New Breakthrough in Text Compression: DeepSeek Launches Groundbreaking Multimodal AI New Breakthrough in Text Compression: DeepSeek Launches Groundbreaking Multimodal AI

The Chinese AI startup DeepSeek has unveiled a new multimodal AI capable of handling large and complex documents while utilizing significantly fewer tokens.

DeepSeek-OCR employs visual perception as a method of information compression.

This system is the outcome of research into the role of visual encoders in compressing text within large language models (LLMs). By employing this approach, neural networks can manage vast amounts of information without a corresponding increase in computational costs.

«With DeepSeek-OCR, we have demonstrated that text compression through visual representations can reduce the number of tokens by 7 to 20 times at various contextual stages. This opens up a promising avenue for addressing the long-context problem in LLMs,» the company stated.
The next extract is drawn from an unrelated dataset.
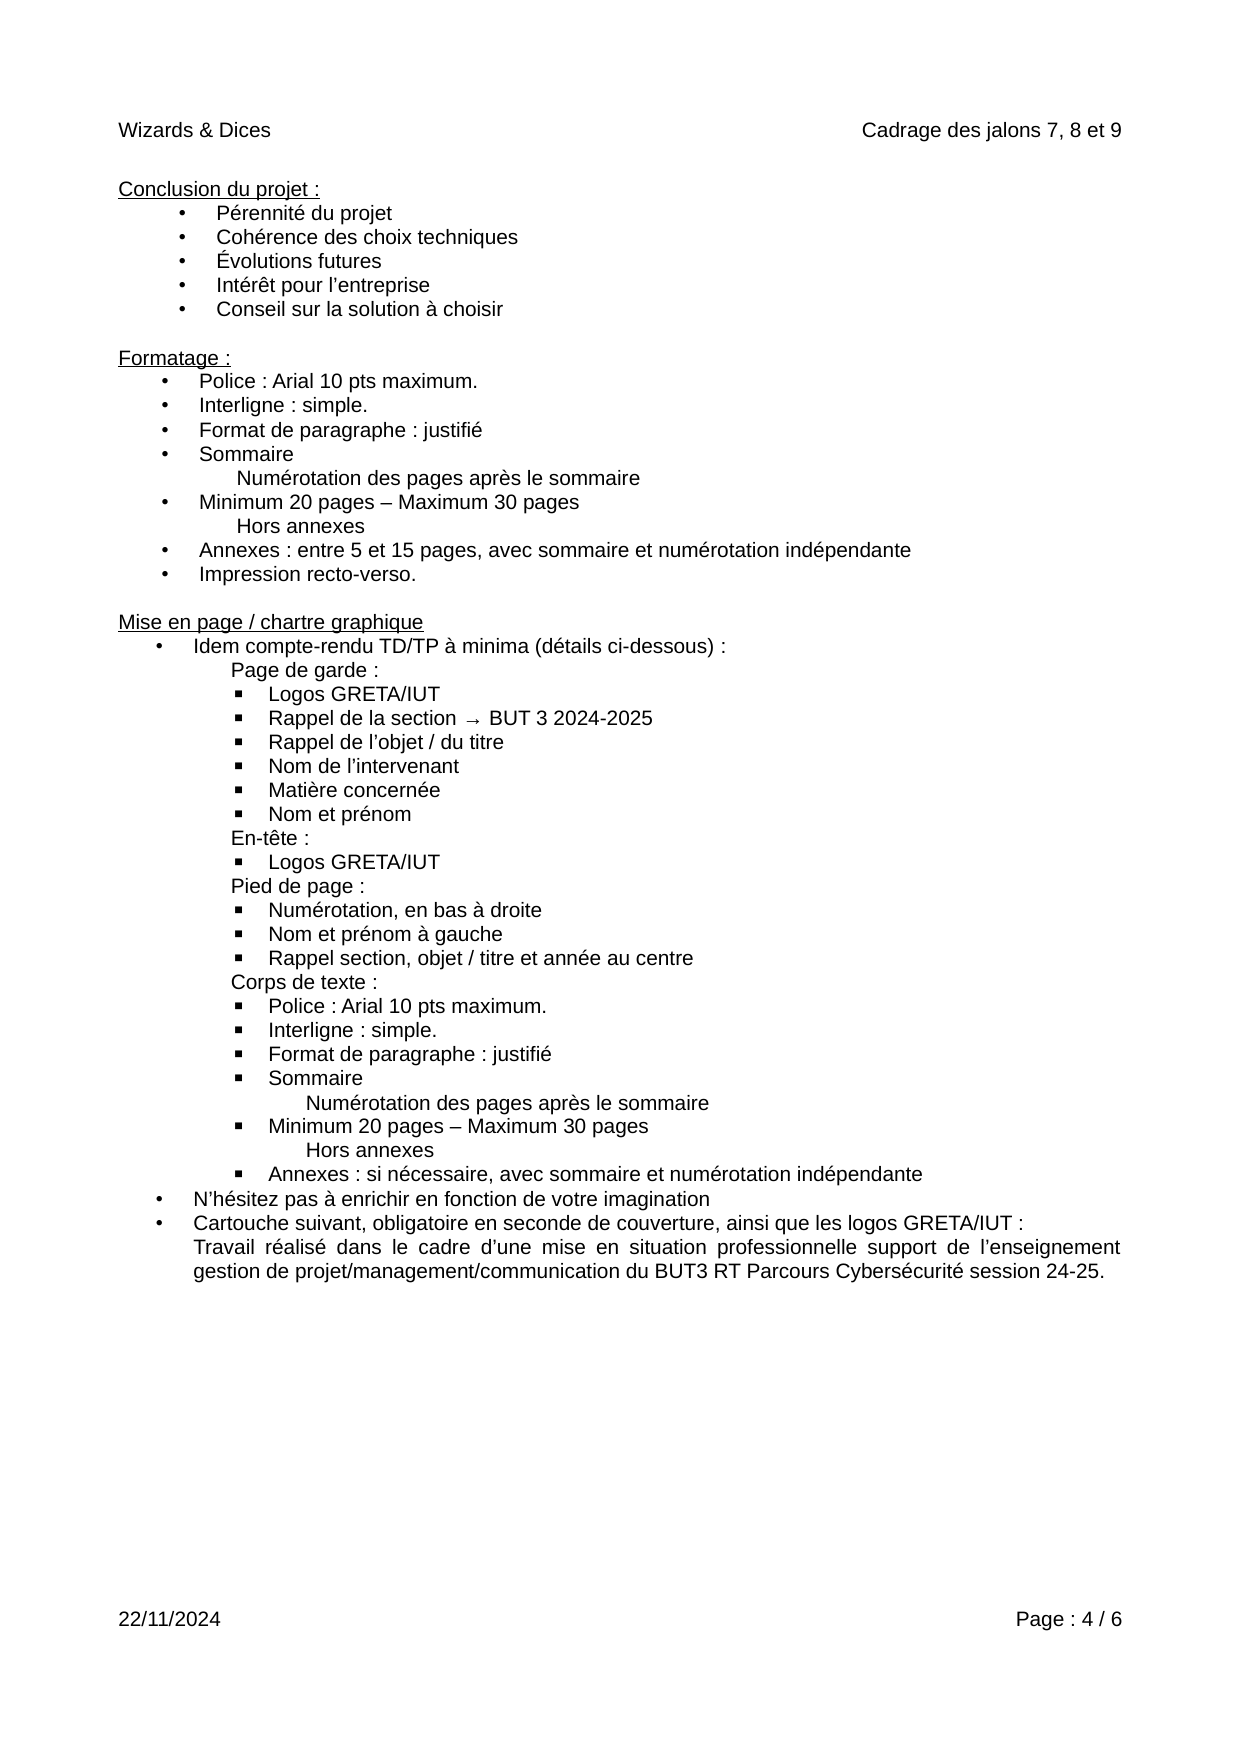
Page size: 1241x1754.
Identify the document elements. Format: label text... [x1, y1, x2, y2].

DeepSeek-OCR comprises two main components:

The first serves as the core computational unit of the model. It maintains low activity during the processing of high-resolution images while achieving significant compression levels, thereby reducing the number of tokens.

The decoder is a Mixture-of-Experts model with 570 million parameters, responsible for reconstructing the original text. The architecture divides the neural network into several independent subnetworks, or «experts,» each specializing in a specific type of data or task. Together, they collaborate to solve the overall problem.

DeepSeek-OCR has the capability to analyze complexly structured visual content, tables, formulas, and geometric diagrams. According to the company, this makes the model particularly advantageous for applications in finance and scientific research.

It noted that DeepSeek-OCR achieved a 97% decoding accuracy. With a compression ratio of 20x, the model retained around 60%. This highlights its ability to preserve information even at extreme levels of compression.

On OmniDocBench—a benchmark test for assessing the understanding of diverse documents—DeepSeek-OCR outperformed leading optical character recognition models like GOT-OCR 2.0 and MinerU 2.0, all while using significantly fewer tokens.

It is worth noting that in August, the startup updated its flagship AI model to version 3.1.